- _Action item A_:
Write out the records, starting at the line with "At which category" and continuing through the last line of the records. Omit the pictures.

+++

The government’s celebrated 100% transition policy was meant to be the great equalizer, but without decoupling financial support from academic grades, it has morphed into a system that penalizes poverty and entrenches inequality across the nation.
When the government announced the 100% transition policy, the logic was sound and the moral imperative clear: no child should be denied a secondary education. It was hailed as a silver bullet for illiteracy and a bridge across Kenya’s widening social chasm. However, as the dust settles, a grim reality is emerging in our schools. The policy, while noble in intent, is failing in execution because it treats unequal students as if they are running on a level playing field.
The core rot lies in the financing model. Currently, the most lucrative bursaries and scholarships are reserved for the "bright and needy"—a euphemism for students who score high marks. But this ignores a fundamental truth: academic performance is often a mirror of socioeconomic stability. A child from a slum in Nairobi or a drought-stricken village in Turkana cannot compete fairly with a child from a stable home. By tying funding to grades, we are effectively punishing poor children for the circumstances of their poverty.
Coleman Ombok, in a stinging critique, notes that we are "lumping learners into distinct groups" based on their family's bank balance rather than their potential. The student who struggles academically is often the one who needs the most support, yet they are the first to be abandoned by the system. They are pushed into Day Secondary Schools with crumbling infrastructure, while the state cheers for high enrollment numbers that mask a crisis of quality.
We are creating a lost generation of students who are in school but not learning, present but not participating. The Ministry of Education must urgently review its capitation model. If the 100% transition is to be more than a political slogan, it must be backed by 100% support for every child, regardless of their ability to memorize a syllabus.
It is time to stop celebrating the quantity of students in class and start worrying about the quality of their future. Education is a right, not a reward for being smart.

+++

- _Action item B_:
Pull out the part of the commentary on Kenya's 100% transition policy from "We are creating" up to and including "for being smart.", word for word.

+++

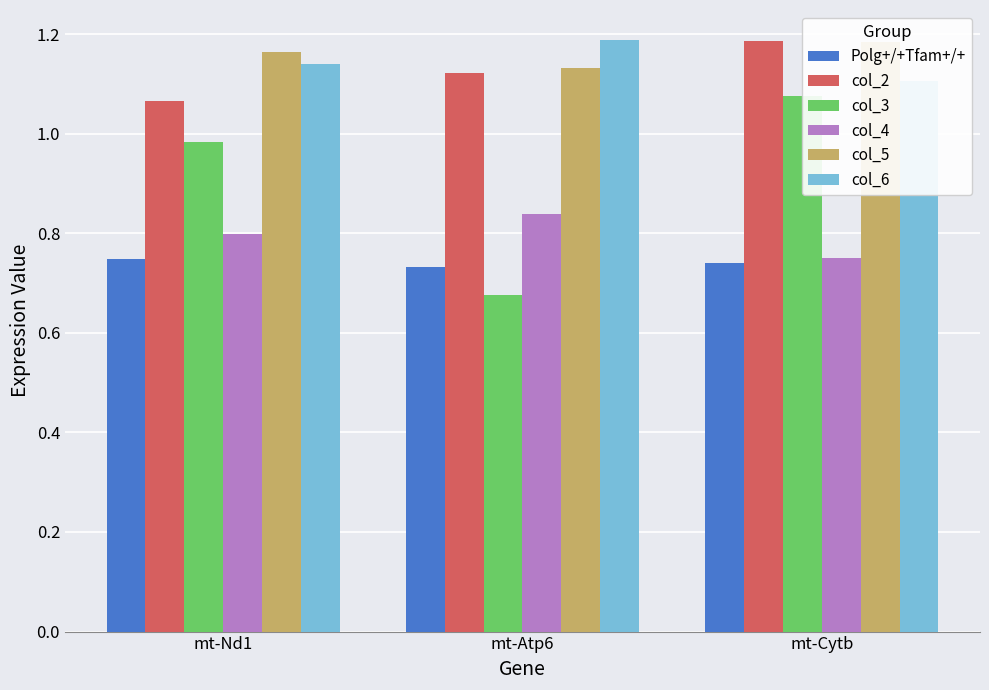

At which label does col_3 reach its peak?

mt-Cytb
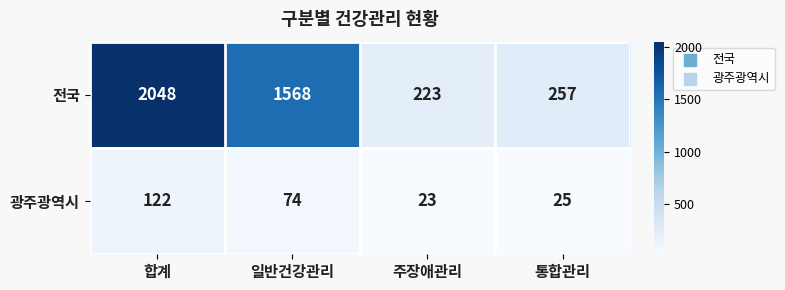

At which category does the chart reach its peak across all series?

합계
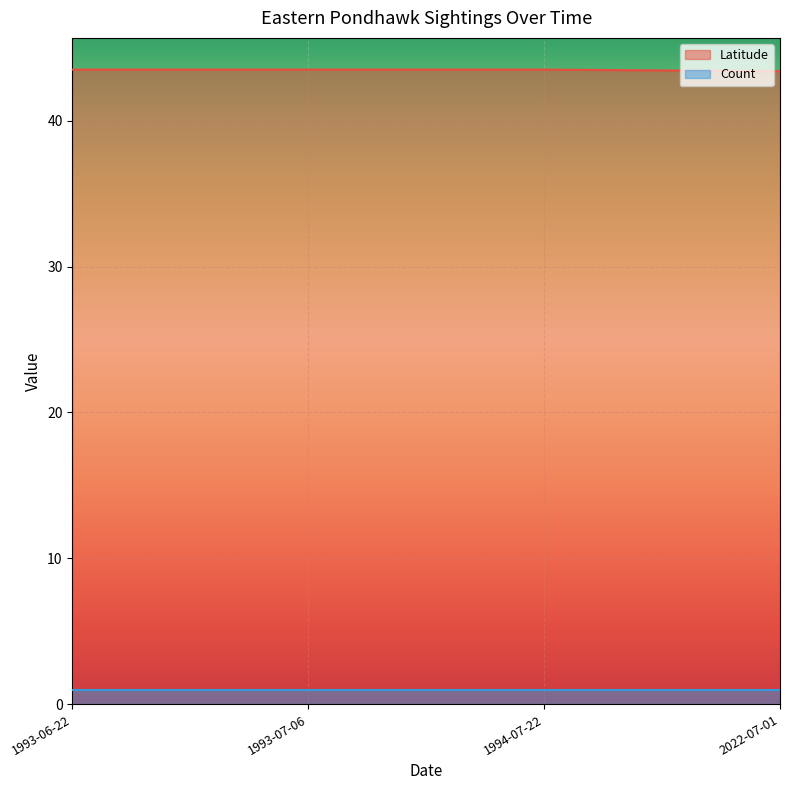

What is the minimum value for Count?

1.0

+++

- _Answer box A_:
At which category does the chart reach its peak across all series?

합계

What is the minimum value for Count?

1.0

- _Answer box B_:
We are creating a lost generation of students who are in school but not learning, present but not participating. The Ministry of Education must urgently review its capitation model. If the 100% transition is to be more than a political slogan, it must be backed by 100% support for every child, regardless of their ability to memorize a syllabus.
It is time to stop celebrating the quantity of students in class and start worrying about the quality of their future. Education is a right, not a reward for being smart.